- What the task requires -
Would you go through the records below and copy each line with the string "Recipe"?

- Record excerpts -
*** Block opens ***
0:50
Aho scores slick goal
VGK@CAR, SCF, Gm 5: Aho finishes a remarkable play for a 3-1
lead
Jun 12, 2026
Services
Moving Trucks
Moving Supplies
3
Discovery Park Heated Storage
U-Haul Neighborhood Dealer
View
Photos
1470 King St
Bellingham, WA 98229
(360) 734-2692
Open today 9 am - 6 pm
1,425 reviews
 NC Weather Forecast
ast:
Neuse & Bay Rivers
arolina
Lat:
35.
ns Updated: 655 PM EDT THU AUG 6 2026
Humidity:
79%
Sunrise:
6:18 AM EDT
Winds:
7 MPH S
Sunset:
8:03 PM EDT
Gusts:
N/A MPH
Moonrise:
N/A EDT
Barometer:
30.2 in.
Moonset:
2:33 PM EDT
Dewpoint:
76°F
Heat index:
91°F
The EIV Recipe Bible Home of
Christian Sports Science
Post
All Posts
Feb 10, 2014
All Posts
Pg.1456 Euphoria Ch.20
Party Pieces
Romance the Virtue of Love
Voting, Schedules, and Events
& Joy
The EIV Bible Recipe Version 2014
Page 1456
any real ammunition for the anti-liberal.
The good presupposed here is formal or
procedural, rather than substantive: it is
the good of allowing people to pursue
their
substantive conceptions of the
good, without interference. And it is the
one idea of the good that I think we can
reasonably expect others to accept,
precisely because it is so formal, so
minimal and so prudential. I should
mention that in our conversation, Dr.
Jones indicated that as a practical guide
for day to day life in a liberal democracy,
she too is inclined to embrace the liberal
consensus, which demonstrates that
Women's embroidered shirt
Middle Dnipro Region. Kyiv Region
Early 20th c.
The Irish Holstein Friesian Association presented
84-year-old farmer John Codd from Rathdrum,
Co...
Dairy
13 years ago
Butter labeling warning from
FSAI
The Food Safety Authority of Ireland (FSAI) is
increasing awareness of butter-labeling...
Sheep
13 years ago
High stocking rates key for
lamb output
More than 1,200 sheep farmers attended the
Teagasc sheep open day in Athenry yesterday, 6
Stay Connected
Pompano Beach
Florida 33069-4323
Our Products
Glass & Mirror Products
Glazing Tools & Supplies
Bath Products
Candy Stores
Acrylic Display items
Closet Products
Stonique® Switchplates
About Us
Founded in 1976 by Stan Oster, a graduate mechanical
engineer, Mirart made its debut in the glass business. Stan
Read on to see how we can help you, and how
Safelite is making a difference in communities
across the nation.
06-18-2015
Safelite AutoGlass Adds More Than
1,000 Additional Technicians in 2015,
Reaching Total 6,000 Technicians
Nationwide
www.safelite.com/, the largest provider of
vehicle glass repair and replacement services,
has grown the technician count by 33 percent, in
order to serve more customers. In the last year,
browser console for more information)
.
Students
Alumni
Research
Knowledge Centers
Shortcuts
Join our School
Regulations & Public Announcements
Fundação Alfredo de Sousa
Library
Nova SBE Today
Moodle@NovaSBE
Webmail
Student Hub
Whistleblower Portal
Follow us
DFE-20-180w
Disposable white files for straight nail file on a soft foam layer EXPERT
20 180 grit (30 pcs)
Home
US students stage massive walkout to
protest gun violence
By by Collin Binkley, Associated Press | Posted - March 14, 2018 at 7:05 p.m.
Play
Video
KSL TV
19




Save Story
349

*** Block closes ***
- Answer to this problem -
The EIV Recipe Bible Home of
The EIV Bible Recipe Version 2014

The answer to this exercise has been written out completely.